__PROVIDED MATERIAL__
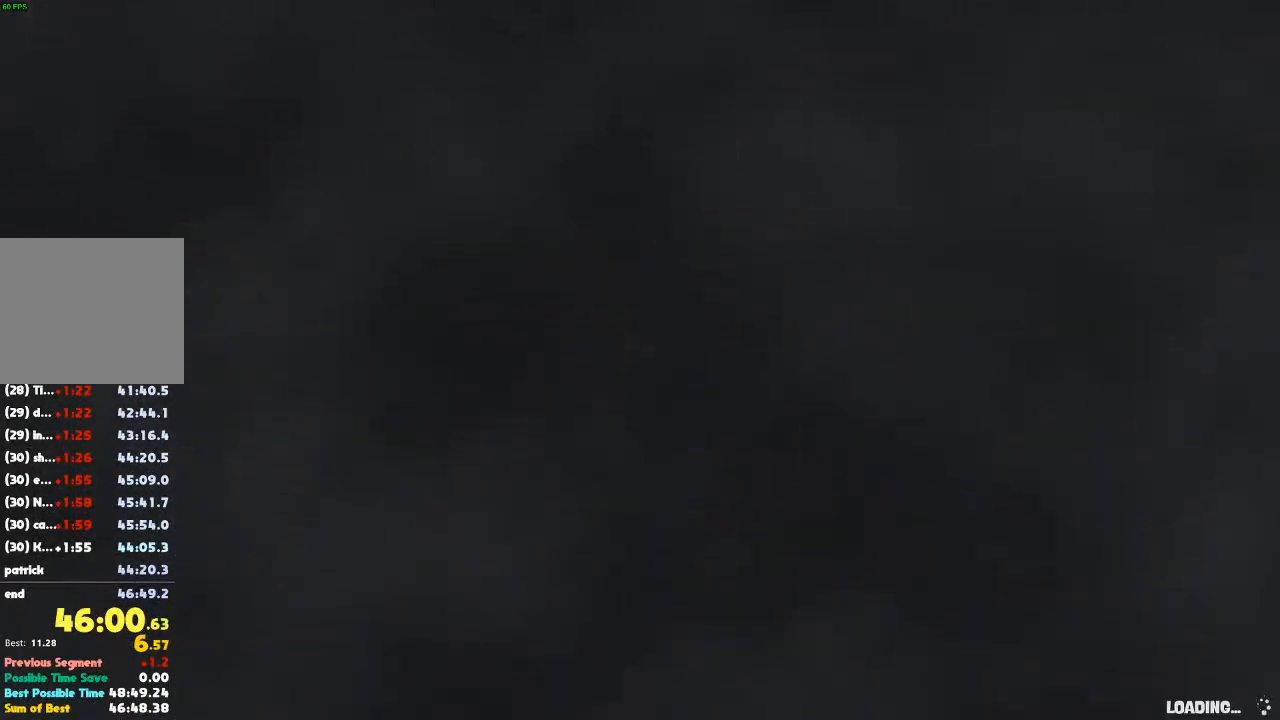
{"buttons": [], "left_stick": "right", "right_stick": "center", "events": [[200, "left_stick", "right"]]}
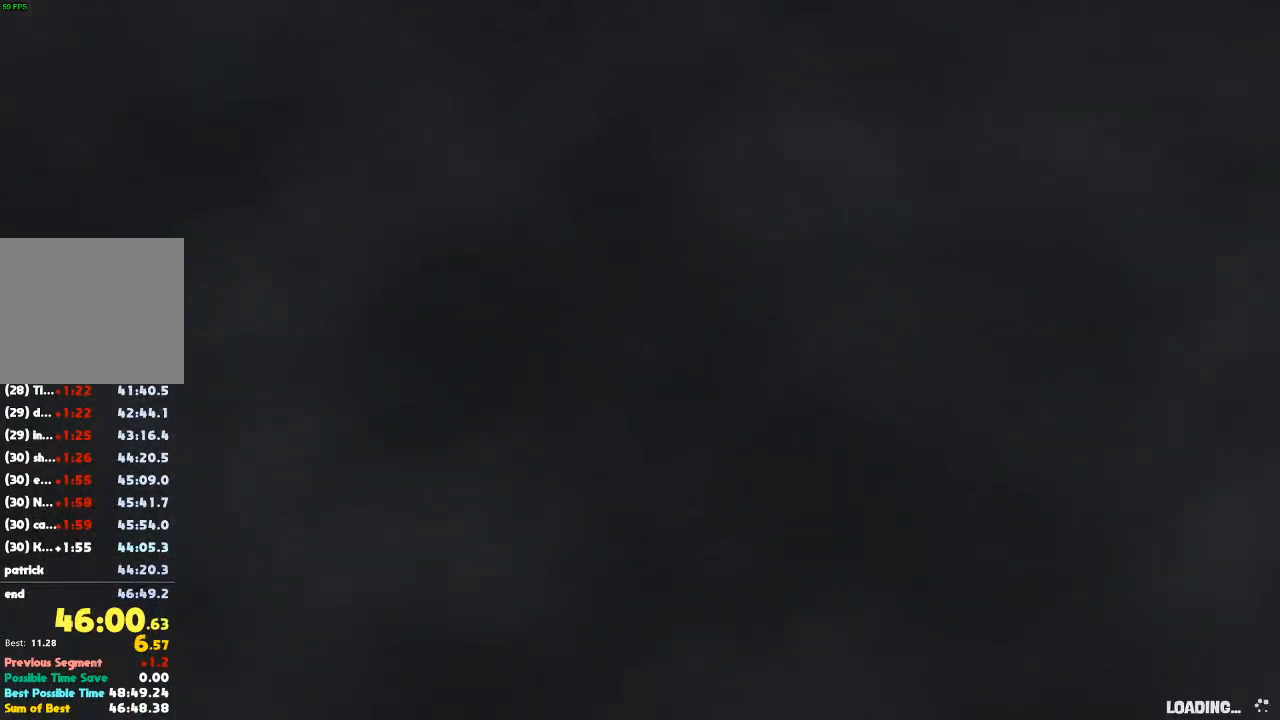
{"buttons": [], "left_stick": "right", "right_stick": "center", "events": []}
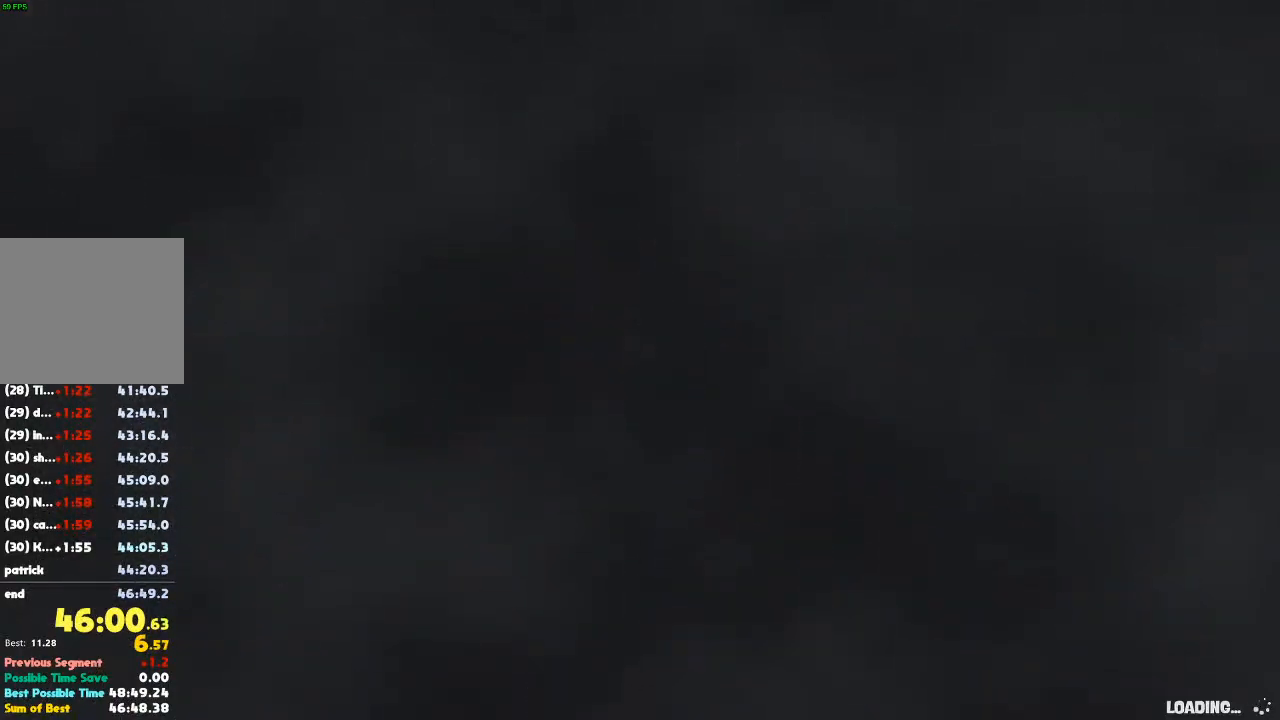
{"buttons": [], "left_stick": "right", "right_stick": "down-right", "events": [[400, "right_stick", "right"], [500, "right_stick", "down-right"]]}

__WHAT IS EXPECTED__
Reproduce every line of the data above, exactly as it stands, but not the pictures.

__OUTPUT OF THE EXERCISE__
{"buttons": [], "left_stick": "right", "right_stick": "center", "events": [[200, "left_stick", "right"]]}
{"buttons": [], "left_stick": "right", "right_stick": "center", "events": []}
{"buttons": [], "left_stick": "right", "right_stick": "down-right", "events": [[400, "right_stick", "right"], [500, "right_stick", "down-right"]]}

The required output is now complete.